You only need to meet me to know that no matter how you cut it, I’m no saleswoman . So, If you had told me that my first job would be as a sales consultant at a debt counseling firm, i would have never even entertained the conversation.
Yet a couple of months after varsity I found myself doing just that. Four years and student loans later, I was working a job that I hated more with every passing day.
It amazes me how at the feet of desperation, preference bows out and just about anything goes.
To be fair, It didn’t start out that way. Initially that job had felt like a godsend. I’d been job hunting for months to no avail and couldn’t even keep track of the applications I sent out.
Two months into it, I knew it wasn’t my cup of coffee. Yes I changed departments and finally landed a gig in finance but that did little to change my view of the whole ordeal.
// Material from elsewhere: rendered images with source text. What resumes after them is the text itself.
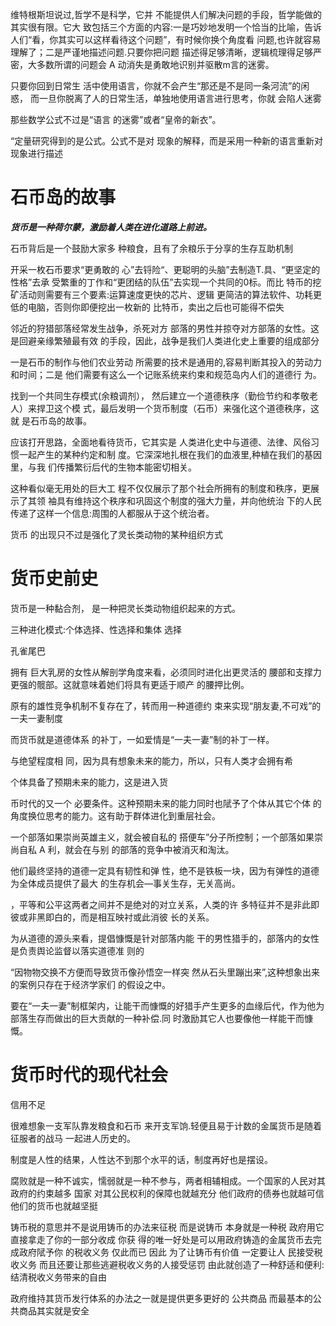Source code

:维特根斯坦说过,哲学不是科学，它并 不能提供人们解决问题的手段，哲学能做的其实很有限。它大 致包括三个方面的内容:一是巧妙地发明一个恰当的比喻，告诉 人们“看，你其实可以这样看待这个问题”，有时候你换个角度看 问题,也许就容易理解了；二是严谨地描述问题.只要你把问题 描述得足够清晰，逻辑梳理得足够严密，大多数所谓的问题会 A 动消失是勇敢地识别并驱散m言的迷雾。

只要你回到日常生 活中使用语言，你就不会产生“那还是不是同一条河流”的闲惑， 而一旦你脱离了人的日常生活，单独地使用语言进行思考，你就 会陷人迷雾

那些数学公式不过是“语言 的迷雾”或者“皇帝的新衣”。

“定量研究得到的是公式。公式不是对 现象的解释，而是采用一种新的语言重新对现象进行描述

# 石币岛的故事

***货币是一种荷尔蒙，激励着人类在进化道路上前进。***

石币背后是一个鼓励大家多 种粮食，且有了余粮乐于分享的生存互助机制

开采一枚石币要求“更勇敢的 心”去锊险“、更聪明的头脑”去制造T.具、“更坚定的性格”去承 受繁重的丁作和“更团结的队伍”去实现一个共同的0标。而比 特币的挖矿活动则需要有三个要素:运算速度更快的芯片、逻辑 更简洁的算法软件、功耗更低的电脑，否则你即便挖出一枚新的 比特币，卖出之后也可能得不偿失

邻近的狩猎部落经常发生战争，杀死对方 部落的男性并掠夺对方部落的女性。这是回避亲缘繁殖最有效 的手段，因此，战争是我们人类进化史上重要的组成部分

一是石币的制作与他们农业劳动 所需要的技术是通用的,容易判断其投入的劳动力和时间；二是 他们需要有这么一个记账系统来约束和规范岛内人们的道德行 为。

找到一个共同生存模式(余粮调剂）， 然后建立一个道德秩序（勤俭节约和孝敬老人）来捍卫这个模 式，最后发明一个货币制度（石币）来强化这个道德秩序，这就 是石币岛的故事。

应该打开思路，全面地看待货币，它其实是 人类进化史中与道德、法律、风俗习惯一起产生的某种约定和制 度。它深深地扎根在我们的血液里,种植在我们的基因里，与我 们传播繁衍后代的生物本能密切相关。

这种看似毫无用处的巨大工 程不仅仅展示了那个社会所拥有的制度和秩序，更展示了其领 袖具有维持这个秩序和巩固这个制度的强大力量，并向他统治 下的人民传递了这样一个信息:周围的人都服从于这个统治者。

货币 的出现只不过是强化了灵长类动物的某种组织方式

# 货币史前史

货币是一种黏合剂， 是一种把灵长类动物组织起来的方式。

三种进化模式:个体选择、性选择和集体 选择

孔雀尾巴

拥有 巨大乳房的女性从解剖学角度来看，必须同时进化出更灵活的 腰部和支撑力更强的髋部。这就意味着她们将具有更适于顺产 的腰押比例。

原有的雄性竞争机制不复存在了，转而用一种道德约 束来实现“朋友妻,不可戏”的一夫一妻制度

而货币就是道德体系 的补丁，一如爱情是“一夫一妻”制的补丁一样。

与绝望程度相 同，因为具有想象未来的能力，所以，只有人类才会拥有希

个体具备了预期未来的能力，这是进入货

币时代的又一个 必要条件。这种预期未来的能力同时也陚予了个体从其它个体 的角度换位思考的能力。这有助于群体进化到重层社会。

一个部落如果崇尚英雄主义，就会被自私的 搭便车”分子所控制；一个部落如果崇尚自私 A 利，就会在与别 的部落的竞争中被消灭和淘汰。

他们最终坚持的道德一定具有韧性和弹 性，绝不是铁板一块，因为有弹性的道德为全体成员提供了最大 的生存机会—事关生存，无关高尚。

，平等和公平这两者之间并不是绝对的对立关系，人类的许 多特征并不是非此即彼或非黑即白的，而是相互映衬或此消彼 长的关系。

为从道德的源头来看，提倡慷慨是针对部落内能 干的男性猎手的，部落内的女性是负责舆论监督以落实道德准 则的

“因物物交换不方便而导致货币像孙悟空一样突 然从石头里蹦出来”,这种想象出来的案例只存在于经济学家们 的假设之中。

要在“一夫一妻”制框架内，让能干而慷慨的好猎手产生更多的血缘后代，作为他为部落生存而做出的巨大贡献的一种补偿.同 时激励其它人也要像他一样能干而慷慨。

# 货币时代的现代社会

信用不足

很难想象一支军队靠发粮食和石币 来开支军饷.轻便且易于计数的金属货币是随着征服者的战马 一起进人历史的。

制度是人性的结果，人性达不到那个水平的话，制度再好也是摆设。

腐败就是一种不诚实，懦弱就是一种不参与，两者相辅相成。一个国家的人民对其政府的约束越多 国家 对其公民权利的保障也就越充分 他们政府的债券也就越可信 他们的货币也就越坚挺

铸币税的意思并不是说用铸币的办法来征税 而是说铸币 本身就是一种税 政府用它直接拿走了你的一部分收成 你获 得的唯一好处是可以用政府铸造的金属货币去完成政府陚予你 的税收义务 仅此而已 因此 为了让铸币有价值 一定要让人 民接受税收义务 而且还要让那些逃避税收义务的人接受惩罚 由此就创造了一种舒适和便利:结清税收义务带来的自由

政府维持其货币发行体系的办法之一就是提供更多更好的 公共商品 而最基本的公共商品其实就是安全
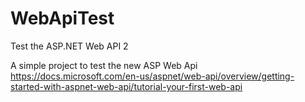 # WebApiTest
Test the ASP.NET Web API 2

A simple project to test the new ASP Web Api
https://docs.microsoft.com/en-us/aspnet/web-api/overview/getting-started-with-aspnet-web-api/tutorial-your-first-web-api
By all accounts then, yesterday should have been a good day. My last day should have been nothing but celebration and joy. Yet tears clouded my vision as I embraced someone who had become very dear to me. Though my vision was clouded, my mind couldn’t be any clearer, God blessed me there.
Never have I been so stretched!!
I outgrew my self imposed limitations and learnt so much about work, life and myself. I met ‘me’ there. I met my failures and learnt to push past them, I met my triumphs and learnt to celebrate the small victories, I met the mundane seasons of life and learnt to persevere through them.
I met wonderful people who changed me forever. As though that were not enough, I met my favorite person there. In four months I become his bride and I couldn’t have scripted it better myself.
Most importantly, I met God there. Not on His golden throne with angels singing His praises. He jumped from Bible stories and walked with me. I met Him with feet in the mud, sleeves rolled up, doing life with me. He looked so ordinary, I almost missed Him.